Historically, corporations have made similar attempts to quiet labor's voice with attack measures like this, with Proposition 226 in 1998 and Proposition 75 in 2005. This time, though, the initiative was crafted a lot better -- it reads like it addresses both corporations and unions by getting rid of automatic payroll deductions and removing direct contributions from both sides. Sounds fair, but Prop. 32 fails to address the remedial fact that corporations fund their political activity predominantly through profit margins and not payroll deductions. Whereas the people who have come together to create some semblance of a voice by way of unions voluntarily give through their automatic deductions each month. Which raises the obvious question: If unions are already required to make dues for political activity voluntary, why the need for this type of imbalanced initiative?

Furthermore, independent expenditures are not addressed at all in Prop. 32. According to the National Institution on Money in State Politics, in 2010 public- and private-sector unions gave a combined $74.7 million in state political campaign contributions from "payroll deductions" compared with the $95.4 million given by the top three business interest groups: utilities, insurance companies and investment firms. And, according to, business interests dominate labor spending by a whopping ratio of 15-to-1. Clearly a lack of fair balance already exists; I would hate to fathom the campaign ramifications if only corporations could fund independent expenditures in the way they're funded now. We might as well go back to the 1920s, with two classes of people and no regulations.

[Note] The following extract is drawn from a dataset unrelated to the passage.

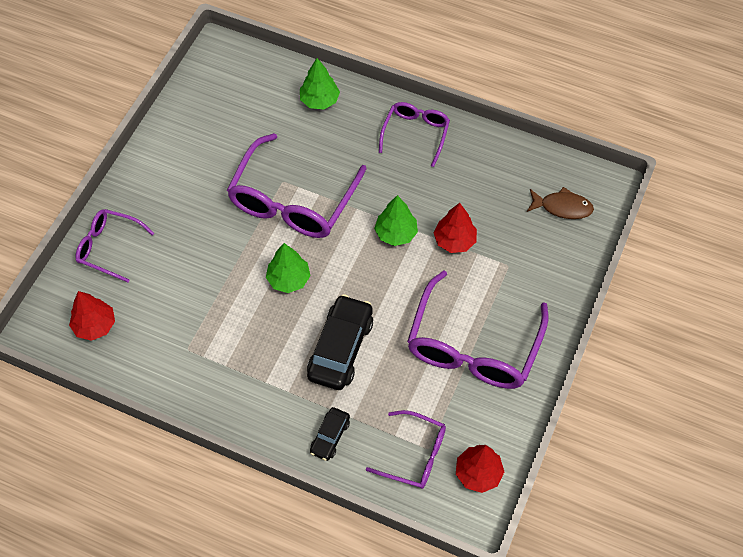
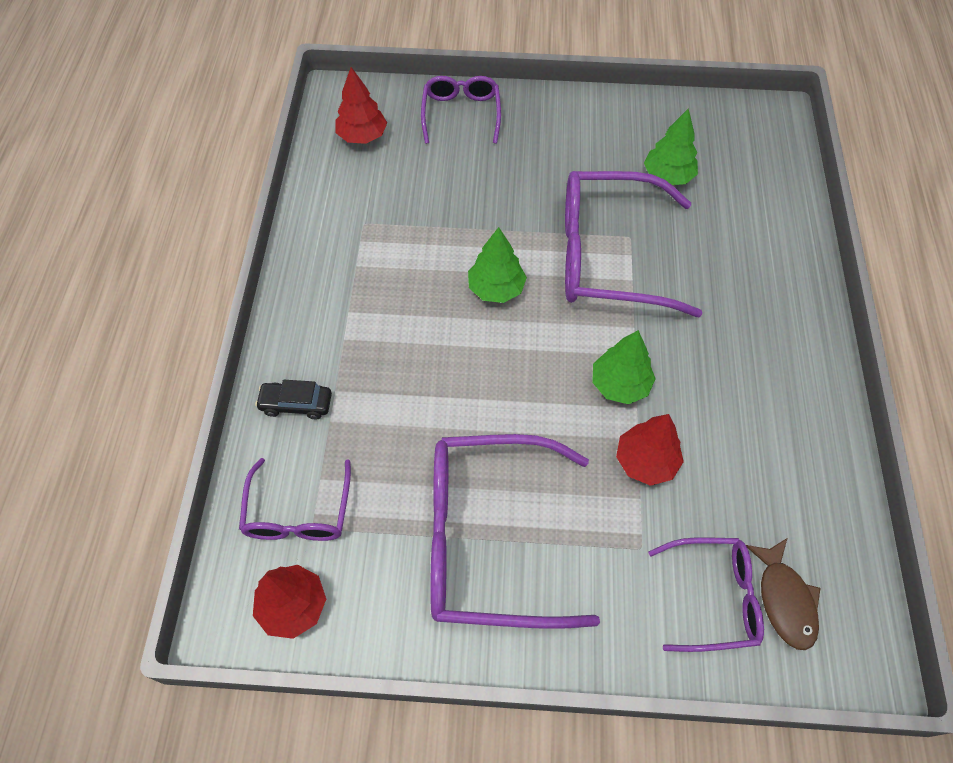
camera: 70 degrees right, 0 degrees up
green tree [300,58,340,109] -> green tree moved to [644,108,698,185]
black car [307,294,373,390] -> none
purple glasses [379,102,450,167] -> purple glasses moved to [648,537,764,652]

Here's another issue to consider: Who owns the big corporations? Who makes the greatest amount of profits? Billionaires. And who are the super PACs funded by? Generally speaking, by billionaires. And does Prop. 32 address these billionaire-funded super PACs? No! So who do you think is going to run the country if this passes? The people? No. Billionaires will.

The working class' suppressed voice will stifle its ability to fund anything remotely political, and our already imperfect system will become so grossly imbalanced that billionaires will be able to overwhelmingly fund any legislation or political candidate they choose. Where's the democracy in that? And, I might add, few of those billionaires have our best interests in mind. Look at who's funding this. The Koch brothers, among others, can fund and direct public policy without any regard for democracy. Our country was founded on the concept of one person, one vote -- not one dollar, one vote.

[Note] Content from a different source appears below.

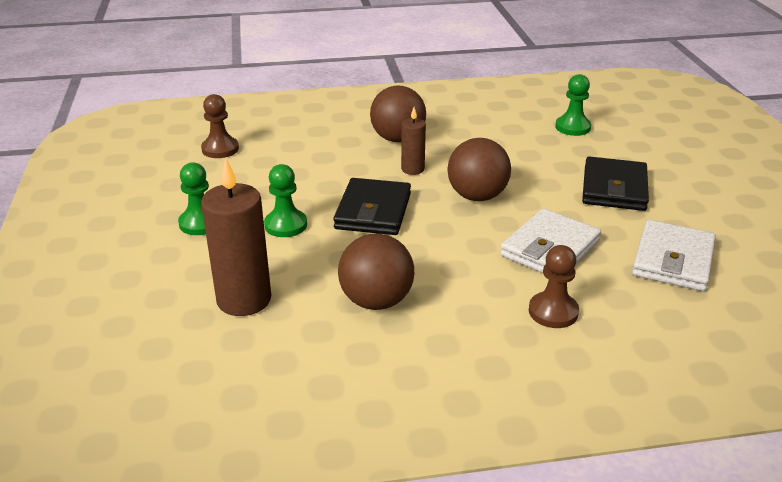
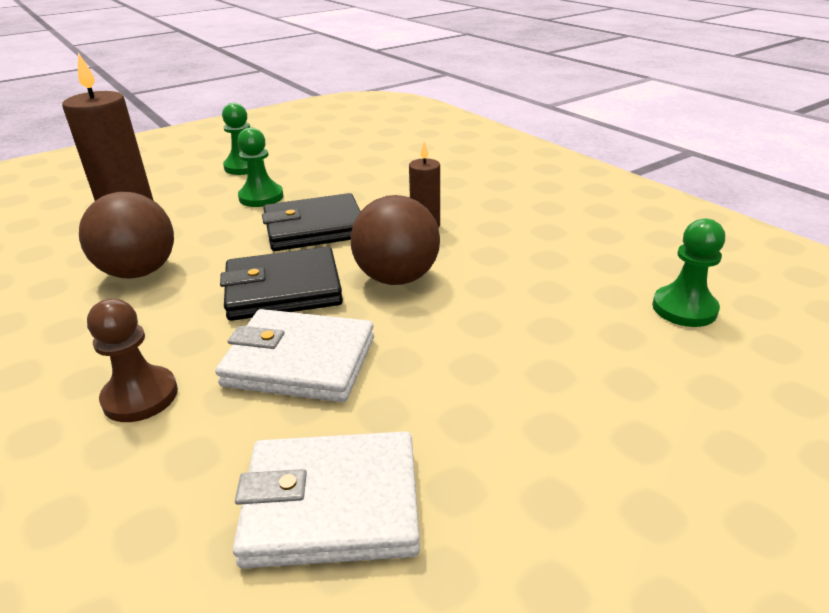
camera: 65 degrees right, 0 degrees up
brown pawn [201,94,239,158] -> none
brown ball [370,85,426,142] -> none
black wallet [582,156,649,211] -> black wallet moved to [220,247,343,321]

The worst travesty here is the direct impact to our community. Here's one example. Your firefighters are intimately involved in this community. Beyond the personal involvement in emergency 911 calls, that small union of men and women voluntarily donate into a political fund that is used to support more than 20 nonprofit, 501(c)(3) organizations. That funding is spent on endeavors such as public service announcements that benefit our city and save lives, feeding the homeless, providing safe environments for Halloween, cancer research, junior fire academies and Christmas presents for homeless children.

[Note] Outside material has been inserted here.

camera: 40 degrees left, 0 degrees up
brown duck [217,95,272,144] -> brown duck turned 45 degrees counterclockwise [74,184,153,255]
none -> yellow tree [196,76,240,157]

All of that will virtually disappear if Prop. 32 passes. Regardless of how you feel about unions, this proposition has more of an impact than some feeble attempt at trying to coerce our political system. It will have a detrimental impact on the personal lives and businesses of our community. Please vote no on Proposition 32.

Jeff Heinle, a San Jose native, has been a Bakersfield firefighter since 1992. He is chairman of the local firefighter union's political action committee. Another View presents a critical response to a previous editorial, column or news story.